# Task objective
Make an exact copy of the records that follow, with each picture omitted.

----------------

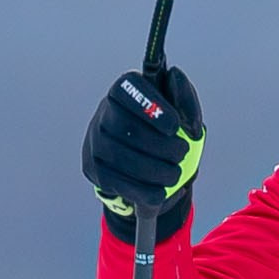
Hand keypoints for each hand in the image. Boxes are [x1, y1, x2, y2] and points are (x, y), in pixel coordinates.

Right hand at [82, 63, 205, 241]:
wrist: (140, 157)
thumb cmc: (161, 126)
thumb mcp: (177, 107)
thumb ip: (183, 96)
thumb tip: (178, 87)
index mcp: (123, 90)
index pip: (130, 90)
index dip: (152, 108)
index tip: (174, 125)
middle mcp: (104, 113)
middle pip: (126, 128)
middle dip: (160, 145)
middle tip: (182, 153)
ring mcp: (95, 142)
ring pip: (121, 157)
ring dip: (154, 170)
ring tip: (175, 174)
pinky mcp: (94, 168)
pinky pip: (117, 181)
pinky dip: (143, 189)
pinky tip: (161, 191)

----------------

# Response
Hand keypoints for each hand in the image. Boxes are [x1, y1, x2, y2] and points are (x, y), in pixel coordinates.

Right hand at [82, 63, 205, 241]:
wrist: (140, 157)
thumb cmc: (161, 126)
thumb mcp: (177, 107)
thumb ip: (183, 96)
thumb tip: (178, 87)
index mcp: (123, 90)
index pip: (130, 90)
index dip: (152, 108)
index tip: (174, 125)
middle mcp: (104, 113)
middle pip: (126, 128)
middle dip: (160, 145)
middle tip: (182, 153)
ring mcp: (95, 142)
ring pip: (121, 157)
ring dip: (154, 170)
ring tip: (175, 174)
pinky mcp: (94, 168)
pinky pip: (117, 181)
pinky dip: (143, 189)
pinky tip: (161, 191)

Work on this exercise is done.